Como o Apóstolo Paulo,
cada crente deve aspirar ao epitáfio, "Combati o bom combate, terminei o
curso, eu guardei a fé."
Talvez ninguém na
história proclamou e melhor guardou a fé do que Charles Spurgeon – (“A apatia está por toda parte. Ninguém se
preocupa em verificar se o que está sendo pregado é verdadeiro ou falso. um
sermão é um sermão, não importa o assunto; só que, quanto mais curto melhor”.) - especialmente como pode ser visto através do
prisma da Controvérsia do Declínio.
O ano era 1887, e
Spurgeon entrou no inverno da sua vida. Por mais de três décadas ele teve a
qualidade singular de ser o pregador mais conhecido do mundo, mas agora muitas
nuvens de tempestade se reuniram no horizonte.
A Controvérsia do
Declínio começou lentamente no início, com três artigos anônimos que aparecem na
edição de março, abril e junho (1887) da Sword & Trowel. Os três artigos (Que mais tarde se revelou ser de autoria do amigo de Spurgeon, Robert Shindler)

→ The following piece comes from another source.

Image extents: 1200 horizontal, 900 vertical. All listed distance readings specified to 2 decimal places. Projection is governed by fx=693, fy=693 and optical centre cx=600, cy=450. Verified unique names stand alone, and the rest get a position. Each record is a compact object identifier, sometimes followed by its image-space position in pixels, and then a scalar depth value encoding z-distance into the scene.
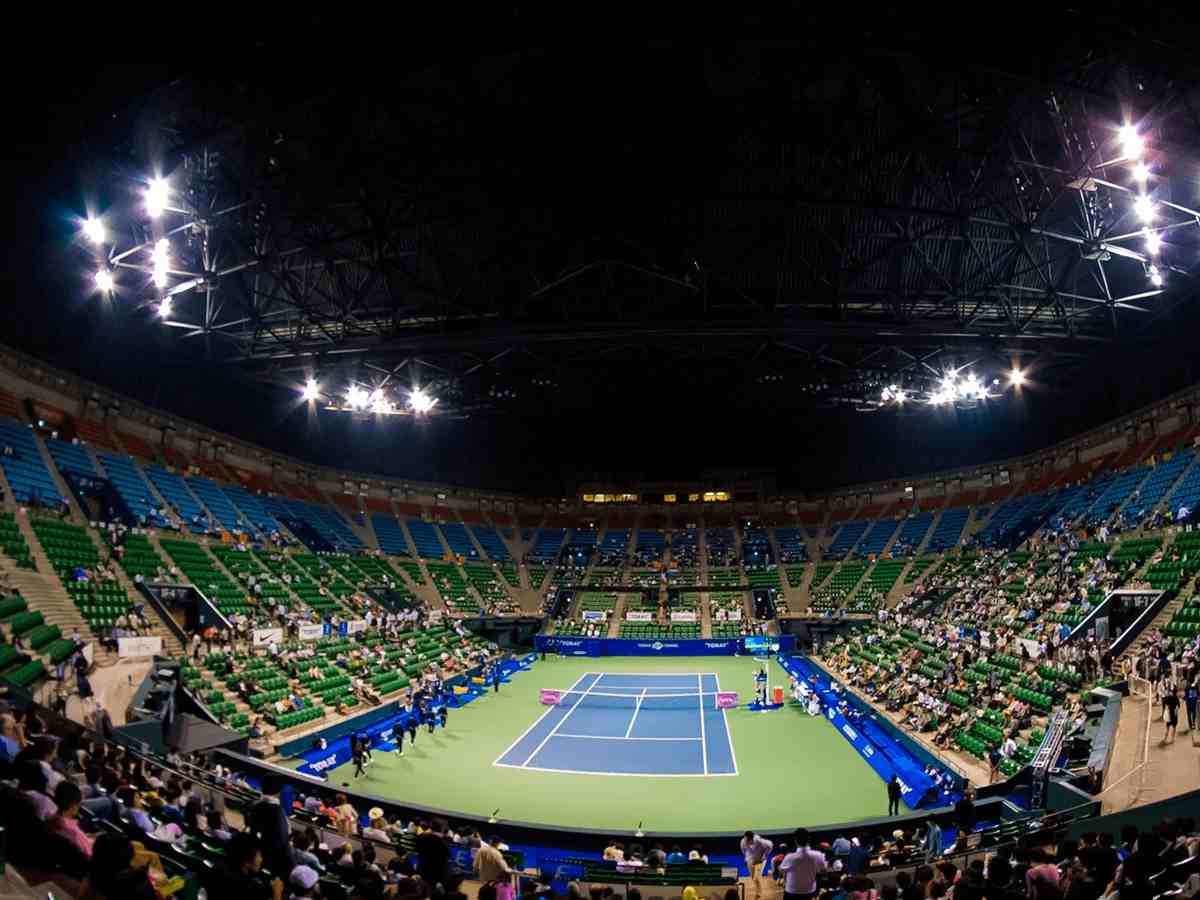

alertavam para a derrapagem doutrinária que levava a igreja para um declínio
mortal.
“[Ao final da era
puritana] por um meio ou por outro, primeiramente os ministros, depois, as
igrejas, entraram no ”declínio”; em alguns casos, a descida foi rápida, e em
outros, desastrosa. Á proporção que os ministros abandonavam a antiga piedade
de vida puritana e a antiga fé nas doutrinas da graça e soberania de Deus,
tornavam-se menos fervorosos e menos simples em sua pregação, mais
especulativos e menos espirituais em seus discursos e se detinham mais nos ensinos
morais do Novo Testamento do que em outras verdades centrais da revelação. A
teologia natural com frequência tomou o lugar das grandes verdades que o evangelho deveria ter ocupado, e os
sermões se tornavam mais e mais
destituídos de Cristo. Os resultados correspondentes no caráter e na vida, primeiro dos pregadores e, em
seguida, do povo, eram nitidamente visíveis.”
Sword
& Trowel
Robert Shindler disse
mais:
“Os presbiterianos
foram os primeiros a chegar ao início da ladeira... Tomaram o caminho da
sabedoria humana: Deram mais ouvidos aos conhecimentos clássicos e outros
campos do saber... Foi, portanto, um passo fácil na direção errada, prestaram
atenção redobrada aos conhecimentos acadêmicos dos seus ministros e pouca
atenção ás qualificações espirituais; colocaram mais valor na escolaridade e na
oratória do que no zelo evangélico e na capacidade de manejar bem a palavra da
verdade... Como é comum as pessoas em
declínio, alguns chegam além do que tencionavam, demonstrando que é mais fácil entrar no erro do que sair
dele e que, não havendo freios, torna-se difícil parar. Aqueles que abandonaram
a antiga fé podem nem ter sonhado em negar verdades fundamentais... renunciar a fé na sua morte expiatória e
propiciação e em sua justiça justificadora; nem sonhado em rejeitar a doutrina
da depravação total do homem, da necessidade da regeneração divina e da obra
graciosa do Espírito Santo, tendo sonhado ou não, este resultado tornou-se
realidade.”
Por causa disso pessoas não
regeneradas estavam integradas na membresia da igreja e pessoas não regeneradas
ocupavam seus púlpitos – Como consequência, dos púlpitos estava sendo pregado o oposto
da verdade bíblica, mas em compensação, os
púlpitos estavam em plena harmonia com o pensamento humanista da época... Como
foi dito, “em termos de teologia, descobrimos
sempre que o verdadeiro não é novo e que o novo não é verdadeiro.”
E ele continua: “No
caso de um desvio, existe sempre um primeiro passo errado. Se conseguirmos
descobrir este primeiro passo, talvez possamos evitá-lo, assim como seus
resultados. Onde, portanto, está o ponto de divergência da “auto-estrada da
verdade do Rei”? Qual é o primeiro passo em direção ao erro? Seria duvidar
desta doutrina, ou o questionar determinada verdade explícita na Palavra, ou o ser cético quanto
àquele artigo de fé?..."
É óbvio que essas dúvidas e ceticismos fluem do primeiro passo de não termos apenas as Escrituras como nossa autoridade - o primeiro passo que abandona o Sola Scriptura.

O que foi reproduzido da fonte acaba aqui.